WHAT YOU NEED TO DO => Nothing should be left out when you copy the entries below.
-------------------------
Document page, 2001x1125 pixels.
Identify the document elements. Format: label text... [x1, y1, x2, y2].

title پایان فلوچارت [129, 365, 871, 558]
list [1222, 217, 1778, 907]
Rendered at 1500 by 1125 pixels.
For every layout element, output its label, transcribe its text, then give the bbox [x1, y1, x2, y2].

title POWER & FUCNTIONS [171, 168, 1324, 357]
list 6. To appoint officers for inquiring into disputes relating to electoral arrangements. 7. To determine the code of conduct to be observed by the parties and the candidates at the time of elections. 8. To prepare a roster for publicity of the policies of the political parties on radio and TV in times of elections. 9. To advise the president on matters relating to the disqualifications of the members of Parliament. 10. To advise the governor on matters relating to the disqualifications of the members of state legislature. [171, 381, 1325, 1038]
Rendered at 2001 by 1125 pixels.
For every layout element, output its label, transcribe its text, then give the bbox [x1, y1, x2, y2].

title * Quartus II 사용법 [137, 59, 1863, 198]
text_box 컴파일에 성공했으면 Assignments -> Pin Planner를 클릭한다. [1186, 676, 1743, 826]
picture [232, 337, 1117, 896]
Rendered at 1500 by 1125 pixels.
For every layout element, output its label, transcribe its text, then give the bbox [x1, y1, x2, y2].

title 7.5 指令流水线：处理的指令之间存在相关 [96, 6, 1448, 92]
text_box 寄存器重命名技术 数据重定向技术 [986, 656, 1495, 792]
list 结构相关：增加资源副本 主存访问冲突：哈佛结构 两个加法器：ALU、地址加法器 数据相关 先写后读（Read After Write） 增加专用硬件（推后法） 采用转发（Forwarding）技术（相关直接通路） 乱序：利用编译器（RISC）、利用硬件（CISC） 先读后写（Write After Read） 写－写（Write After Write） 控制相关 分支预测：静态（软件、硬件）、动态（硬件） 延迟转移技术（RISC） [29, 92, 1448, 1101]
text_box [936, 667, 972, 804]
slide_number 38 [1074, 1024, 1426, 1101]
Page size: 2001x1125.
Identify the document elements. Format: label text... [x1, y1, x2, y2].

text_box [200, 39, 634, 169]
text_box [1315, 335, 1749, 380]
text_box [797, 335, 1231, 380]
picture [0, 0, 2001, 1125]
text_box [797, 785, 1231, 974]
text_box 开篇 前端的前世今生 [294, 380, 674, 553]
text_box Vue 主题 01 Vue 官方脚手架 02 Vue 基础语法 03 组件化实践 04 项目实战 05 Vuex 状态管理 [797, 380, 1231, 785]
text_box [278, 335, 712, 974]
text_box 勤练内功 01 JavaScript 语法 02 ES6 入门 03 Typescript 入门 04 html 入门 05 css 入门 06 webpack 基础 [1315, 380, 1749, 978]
-------------------------
RESULT OF THIS TASK =>
Document page, 2001x1125 pixels.
Identify the document elements. Format: label text... [x1, y1, x2, y2].

title پایان فلوچارت [129, 365, 871, 558]
list [1222, 217, 1778, 907]
Rendered at 1500 by 1125 pixels.
For every layout element, output its label, transcribe its text, then give the bbox [x1, y1, x2, y2].

title POWER & FUCNTIONS [171, 168, 1324, 357]
list 6. To appoint officers for inquiring into disputes relating to electoral arrangements. 7. To determine the code of conduct to be observed by the parties and the candidates at the time of elections. 8. To prepare a roster for publicity of the policies of the political parties on radio and TV in times of elections. 9. To advise the president on matters relating to the disqualifications of the members of Parliament. 10. To advise the governor on matters relating to the disqualifications of the members of state legislature. [171, 381, 1325, 1038]
Rendered at 2001 by 1125 pixels.
For every layout element, output its label, transcribe its text, then give the bbox [x1, y1, x2, y2].

title * Quartus II 사용법 [137, 59, 1863, 198]
text_box 컴파일에 성공했으면 Assignments -> Pin Planner를 클릭한다. [1186, 676, 1743, 826]
picture [232, 337, 1117, 896]
Rendered at 1500 by 1125 pixels.
For every layout element, output its label, transcribe its text, then give the bbox [x1, y1, x2, y2].

title 7.5 指令流水线：处理的指令之间存在相关 [96, 6, 1448, 92]
text_box 寄存器重命名技术 数据重定向技术 [986, 656, 1495, 792]
list 结构相关：增加资源副本 主存访问冲突：哈佛结构 两个加法器：ALU、地址加法器 数据相关 先写后读（Read After Write） 增加专用硬件（推后法） 采用转发（Forwarding）技术（相关直接通路） 乱序：利用编译器（RISC）、利用硬件（CISC） 先读后写（Write After Read） 写－写（Write After Write） 控制相关 分支预测：静态（软件、硬件）、动态（硬件） 延迟转移技术（RISC） [29, 92, 1448, 1101]
text_box [936, 667, 972, 804]
slide_number 38 [1074, 1024, 1426, 1101]
Page size: 2001x1125.
Identify the document elements. Format: label text... [x1, y1, x2, y2].

text_box [200, 39, 634, 169]
text_box [1315, 335, 1749, 380]
text_box [797, 335, 1231, 380]
picture [0, 0, 2001, 1125]
text_box [797, 785, 1231, 974]
text_box 开篇 前端的前世今生 [294, 380, 674, 553]
text_box Vue 主题 01 Vue 官方脚手架 02 Vue 基础语法 03 组件化实践 04 项目实战 05 Vuex 状态管理 [797, 380, 1231, 785]
text_box [278, 335, 712, 974]
text_box 勤练内功 01 JavaScript 语法 02 ES6 入门 03 Typescript 入门 04 html 入门 05 css 入门 06 webpack 基础 [1315, 380, 1749, 978]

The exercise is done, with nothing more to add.